§ Exercise description: Retype every entry word for word.

(Beginning of Exercise data)

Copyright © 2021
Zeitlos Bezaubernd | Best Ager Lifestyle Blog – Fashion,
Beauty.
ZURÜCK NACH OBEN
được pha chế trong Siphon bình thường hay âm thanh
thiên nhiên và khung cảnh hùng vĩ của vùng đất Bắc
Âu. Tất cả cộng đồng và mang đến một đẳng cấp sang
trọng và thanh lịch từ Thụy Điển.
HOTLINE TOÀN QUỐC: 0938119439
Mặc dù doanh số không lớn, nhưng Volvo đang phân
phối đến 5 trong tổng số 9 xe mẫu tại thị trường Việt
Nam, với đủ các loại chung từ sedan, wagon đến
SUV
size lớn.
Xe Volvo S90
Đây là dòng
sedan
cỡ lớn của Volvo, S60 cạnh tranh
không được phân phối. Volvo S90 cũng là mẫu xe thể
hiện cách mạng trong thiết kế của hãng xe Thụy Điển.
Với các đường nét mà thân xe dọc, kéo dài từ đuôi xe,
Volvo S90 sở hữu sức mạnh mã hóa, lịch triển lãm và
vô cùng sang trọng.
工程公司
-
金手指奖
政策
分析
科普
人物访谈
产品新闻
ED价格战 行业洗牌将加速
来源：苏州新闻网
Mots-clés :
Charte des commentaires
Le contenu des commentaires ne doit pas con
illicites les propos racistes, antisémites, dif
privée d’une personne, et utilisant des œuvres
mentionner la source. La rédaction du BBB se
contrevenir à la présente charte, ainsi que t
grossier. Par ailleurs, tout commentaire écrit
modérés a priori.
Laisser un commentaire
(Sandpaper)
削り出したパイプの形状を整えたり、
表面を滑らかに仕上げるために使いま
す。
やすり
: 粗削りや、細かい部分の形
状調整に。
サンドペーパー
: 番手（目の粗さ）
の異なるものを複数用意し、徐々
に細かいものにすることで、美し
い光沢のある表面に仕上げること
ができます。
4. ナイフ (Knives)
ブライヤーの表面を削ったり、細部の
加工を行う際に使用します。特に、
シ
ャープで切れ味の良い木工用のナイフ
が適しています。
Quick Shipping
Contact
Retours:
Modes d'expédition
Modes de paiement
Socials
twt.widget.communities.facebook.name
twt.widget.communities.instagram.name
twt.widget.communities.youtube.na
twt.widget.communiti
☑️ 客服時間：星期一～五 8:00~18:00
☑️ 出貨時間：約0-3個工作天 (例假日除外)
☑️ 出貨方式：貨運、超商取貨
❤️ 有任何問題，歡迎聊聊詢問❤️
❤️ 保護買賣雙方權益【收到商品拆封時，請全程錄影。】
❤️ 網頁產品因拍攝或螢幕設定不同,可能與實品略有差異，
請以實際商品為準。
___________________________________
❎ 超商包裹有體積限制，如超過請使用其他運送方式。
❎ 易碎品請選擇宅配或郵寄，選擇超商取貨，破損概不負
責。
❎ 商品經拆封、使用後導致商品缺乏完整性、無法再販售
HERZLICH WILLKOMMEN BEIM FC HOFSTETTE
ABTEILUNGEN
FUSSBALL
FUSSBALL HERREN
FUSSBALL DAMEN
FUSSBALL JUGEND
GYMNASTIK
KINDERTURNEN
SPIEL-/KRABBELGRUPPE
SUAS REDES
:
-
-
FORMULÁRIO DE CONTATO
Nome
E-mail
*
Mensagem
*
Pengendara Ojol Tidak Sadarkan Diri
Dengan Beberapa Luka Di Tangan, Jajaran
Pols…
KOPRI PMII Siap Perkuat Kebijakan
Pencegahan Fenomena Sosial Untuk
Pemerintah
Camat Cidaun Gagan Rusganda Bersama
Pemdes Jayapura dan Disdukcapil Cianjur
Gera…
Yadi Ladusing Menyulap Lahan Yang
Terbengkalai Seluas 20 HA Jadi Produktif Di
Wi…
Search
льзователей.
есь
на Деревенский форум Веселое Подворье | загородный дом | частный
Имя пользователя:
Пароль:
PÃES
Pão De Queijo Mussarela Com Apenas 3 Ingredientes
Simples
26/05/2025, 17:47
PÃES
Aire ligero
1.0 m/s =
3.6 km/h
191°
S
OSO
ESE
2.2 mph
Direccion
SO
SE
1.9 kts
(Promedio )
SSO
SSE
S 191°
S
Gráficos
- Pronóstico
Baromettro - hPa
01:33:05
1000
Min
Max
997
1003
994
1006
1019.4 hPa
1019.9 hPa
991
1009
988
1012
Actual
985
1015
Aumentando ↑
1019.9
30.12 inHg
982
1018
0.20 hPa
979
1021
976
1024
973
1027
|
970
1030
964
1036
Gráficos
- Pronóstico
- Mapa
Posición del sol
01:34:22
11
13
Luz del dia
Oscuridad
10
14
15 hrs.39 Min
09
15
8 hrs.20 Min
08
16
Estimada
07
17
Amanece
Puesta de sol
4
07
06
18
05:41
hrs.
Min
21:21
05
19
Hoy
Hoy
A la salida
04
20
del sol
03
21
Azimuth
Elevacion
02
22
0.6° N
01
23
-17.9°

(End of Exercise data)

§ Task output:
Copyright © 2021
Zeitlos Bezaubernd | Best Ager Lifestyle Blog – Fashion,
Beauty.
ZURÜCK NACH OBEN
được pha chế trong Siphon bình thường hay âm thanh
thiên nhiên và khung cảnh hùng vĩ của vùng đất Bắc
Âu. Tất cả cộng đồng và mang đến một đẳng cấp sang
trọng và thanh lịch từ Thụy Điển.
HOTLINE TOÀN QUỐC: 0938119439
Mặc dù doanh số không lớn, nhưng Volvo đang phân
phối đến 5 trong tổng số 9 xe mẫu tại thị trường Việt
Nam, với đủ các loại chung từ sedan, wagon đến
SUV
size lớn.
Xe Volvo S90
Đây là dòng
sedan
cỡ lớn của Volvo, S60 cạnh tranh
không được phân phối. Volvo S90 cũng là mẫu xe thể
hiện cách mạng trong thiết kế của hãng xe Thụy Điển.
Với các đường nét mà thân xe dọc, kéo dài từ đuôi xe,
Volvo S90 sở hữu sức mạnh mã hóa, lịch triển lãm và
vô cùng sang trọng.
工程公司
-
金手指奖
政策
分析
科普
人物访谈
产品新闻
ED价格战 行业洗牌将加速
来源：苏州新闻网
Mots-clés :
Charte des commentaires
Le contenu des commentaires ne doit pas con
illicites les propos racistes, antisémites, dif
privée d’une personne, et utilisant des œuvres
mentionner la source. La rédaction du BBB se
contrevenir à la présente charte, ainsi que t
grossier. Par ailleurs, tout commentaire écrit
modérés a priori.
Laisser un commentaire
(Sandpaper)
削り出したパイプの形状を整えたり、
表面を滑らかに仕上げるために使いま
す。
やすり
: 粗削りや、細かい部分の形
状調整に。
サンドペーパー
: 番手（目の粗さ）
の異なるものを複数用意し、徐々
に細かいものにすることで、美し
い光沢のある表面に仕上げること
ができます。
4. ナイフ (Knives)
ブライヤーの表面を削ったり、細部の
加工を行う際に使用します。特に、
シ
ャープで切れ味の良い木工用のナイフ
が適しています。
Quick Shipping
Contact
Retours:
Modes d'expédition
Modes de paiement
Socials
twt.widget.communities.facebook.name
twt.widget.communities.instagram.name
twt.widget.communities.youtube.na
twt.widget.communiti
☑️ 客服時間：星期一～五 8:00~18:00
☑️ 出貨時間：約0-3個工作天 (例假日除外)
☑️ 出貨方式：貨運、超商取貨
❤️ 有任何問題，歡迎聊聊詢問❤️
❤️ 保護買賣雙方權益【收到商品拆封時，請全程錄影。】
❤️ 網頁產品因拍攝或螢幕設定不同,可能與實品略有差異，
請以實際商品為準。
___________________________________
❎ 超商包裹有體積限制，如超過請使用其他運送方式。
❎ 易碎品請選擇宅配或郵寄，選擇超商取貨，破損概不負
責。
❎ 商品經拆封、使用後導致商品缺乏完整性、無法再販售
HERZLICH WILLKOMMEN BEIM FC HOFSTETTE
ABTEILUNGEN
FUSSBALL
FUSSBALL HERREN
FUSSBALL DAMEN
FUSSBALL JUGEND
GYMNASTIK
KINDERTURNEN
SPIEL-/KRABBELGRUPPE
SUAS REDES
:
-
-
FORMULÁRIO DE CONTATO
Nome
E-mail
*
Mensagem
*
Pengendara Ojol Tidak Sadarkan Diri
Dengan Beberapa Luka Di Tangan, Jajaran
Pols…
KOPRI PMII Siap Perkuat Kebijakan
Pencegahan Fenomena Sosial Untuk
Pemerintah
Camat Cidaun Gagan Rusganda Bersama
Pemdes Jayapura dan Disdukcapil Cianjur
Gera…
Yadi Ladusing Menyulap Lahan Yang
Terbengkalai Seluas 20 HA Jadi Produktif Di
Wi…
Search
льзователей.
есь
на Деревенский форум Веселое Подворье | загородный дом | частный
Имя пользователя:
Пароль:
PÃES
Pão De Queijo Mussarela Com Apenas 3 Ingredientes
Simples
26/05/2025, 17:47
PÃES
Aire ligero
1.0 m/s =
3.6 km/h
191°
S
OSO
ESE
2.2 mph
Direccion
SO
SE
1.9 kts
(Promedio )
SSO
SSE
S 191°
S
Gráficos
- Pronóstico
Baromettro - hPa
01:33:05
1000
Min
Max
997
1003
994
1006
1019.4 hPa
1019.9 hPa
991
1009
988
1012
Actual
985
1015
Aumentando ↑
1019.9
30.12 inHg
982
1018
0.20 hPa
979
1021
976
1024
973
1027
|
970
1030
964
1036
Gráficos
- Pronóstico
- Mapa
Posición del sol
01:34:22
11
13
Luz del dia
Oscuridad
10
14
15 hrs.39 Min
09
15
8 hrs.20 Min
08
16
Estimada
07
17
Amanece
Puesta de sol
4
07
06
18
05:41
hrs.
Min
21:21
05
19
Hoy
Hoy
A la salida
04
20
del sol
03
21
Azimuth
Elevacion
02
22
0.6° N
01
23
-17.9°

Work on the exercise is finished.